2015 Safety Culture Survey shows value of HRO training

The 2015 Patient Safety Culture Survey results are in, and show that high reliability organization training is working.

A total of 7,534 YNHH employees took the 2015 survey, 18 percent more than the last survey in 2013. Part of a coordinated Yale New Haven Health System initiative, the survey included statements about employees' work areas/units and the hospital in general. Employees were asked how much they agree with statements such as "We are actively doing things to improve patient safety" and "We have enough staff to handle the workload."

"Now that we have gone through HRO training and are adding programs to sustain these principles, future surveys will show if we progress in meeting and exceeding our benchmarks," said Ellen Macone, patient safety coordinator, Quality Improvement Support Services.

Results showed that YNHH improved in six domains: non-punitive response to error; openness and communication; staffing; feedback and communication about error; supervisor/manager expectations and actions promoting safety; and teamwork within hospital units.
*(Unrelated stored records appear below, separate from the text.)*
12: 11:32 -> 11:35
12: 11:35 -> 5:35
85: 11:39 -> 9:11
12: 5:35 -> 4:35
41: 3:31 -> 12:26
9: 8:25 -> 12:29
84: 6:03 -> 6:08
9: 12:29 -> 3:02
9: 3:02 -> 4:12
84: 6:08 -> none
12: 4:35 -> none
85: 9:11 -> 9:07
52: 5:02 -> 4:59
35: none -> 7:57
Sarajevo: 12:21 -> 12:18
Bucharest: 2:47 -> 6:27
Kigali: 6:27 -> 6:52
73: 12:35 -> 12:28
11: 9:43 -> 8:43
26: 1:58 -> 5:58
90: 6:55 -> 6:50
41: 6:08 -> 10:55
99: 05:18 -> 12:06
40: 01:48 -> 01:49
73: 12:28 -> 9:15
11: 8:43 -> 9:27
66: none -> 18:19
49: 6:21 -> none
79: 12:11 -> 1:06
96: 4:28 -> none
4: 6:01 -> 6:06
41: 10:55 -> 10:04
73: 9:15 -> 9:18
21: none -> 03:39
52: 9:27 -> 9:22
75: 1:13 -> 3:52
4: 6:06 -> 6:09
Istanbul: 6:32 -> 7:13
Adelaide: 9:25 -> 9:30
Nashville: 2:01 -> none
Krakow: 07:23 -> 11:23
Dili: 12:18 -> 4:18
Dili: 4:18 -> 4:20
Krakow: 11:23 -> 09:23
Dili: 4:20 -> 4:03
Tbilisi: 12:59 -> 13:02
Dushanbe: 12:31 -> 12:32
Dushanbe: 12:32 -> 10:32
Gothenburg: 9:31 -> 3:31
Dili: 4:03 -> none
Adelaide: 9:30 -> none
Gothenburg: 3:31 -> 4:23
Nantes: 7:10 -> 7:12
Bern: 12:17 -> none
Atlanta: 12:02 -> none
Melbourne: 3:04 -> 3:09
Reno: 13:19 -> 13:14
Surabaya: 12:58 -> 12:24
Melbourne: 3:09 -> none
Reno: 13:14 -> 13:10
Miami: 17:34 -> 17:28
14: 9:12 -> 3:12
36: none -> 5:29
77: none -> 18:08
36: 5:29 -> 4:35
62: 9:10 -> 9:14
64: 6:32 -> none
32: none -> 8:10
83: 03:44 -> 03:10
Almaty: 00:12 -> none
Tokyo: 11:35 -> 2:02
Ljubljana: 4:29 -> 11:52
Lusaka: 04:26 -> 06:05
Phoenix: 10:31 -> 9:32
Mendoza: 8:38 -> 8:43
Non-punitive response to error improved by 11 percent since the last survey. Openness and communication increased after declining in 2008 and 2013; and staffing, a significant issue in 2013, improved this year.

Implementation of the daily morning safety report likely accounted for most of the increase in the top two domains, said Thomas Balcezak, MD, chief medical officer.

"It's incredibly important to have a good system to detect, analyze and report back to staff what we're hearing, and how we're working on issues and trying to improve the organization," he said. "Communicating to all the employees and medical staff members is a challenge. The fact that we're improving is a testament to all our hard work. We can only get better at communication, which is a foundation of safety."

Other domains, including hospital handoffs and transitions, teamwork across the hospital, management support for patient safety, frequency of event reporting and overall perceptions of safety, showed modest declines since 2013. Handoffs showed the largest decline, which Dr. Balcezak attributes to the fact that there are more handoffs and transitions happening than ever before.

"Handoffs reflect how we communicate with one another across disciplines, units and areas of the institution," he said. "We're going to work on that and break it down."

With the survey results, the hospital can take next steps to sustain the HRO safety behaviors, including continued HRO training for current and new employees, hospital leaders rounding, safety stories and Great Catch awards and morning safety report. In addition, the hospital will train approximately 400 HRO safety coaches, and Human Resources will implement an accountability program.

Research has shown that improving safety culture survey results correlates with better clinical outcomes, Dr. Balcezak said.

"Survey results show that our high reliability work is taking root and continuing to grow, and will inform our work going forward," he said. "There are some encouraging things in these results. We still have a lot of room to improve, but this strengthens our resolve to continue on the path we've already begun."

"For the past two years, Yale New Haven Health System has focused on improving safety in our hospitals and physician offices," said Alan Kliger, MD, senior vice president and chief quality officer, YNHHS. "A key component has been training all 20,000 system employees in the HRO behaviors they are now using in their daily activities. The survey shows us how well every health system employee understands the importance of creating a safety culture that protects our patients, and we will use the results to continue our journey toward high reliability."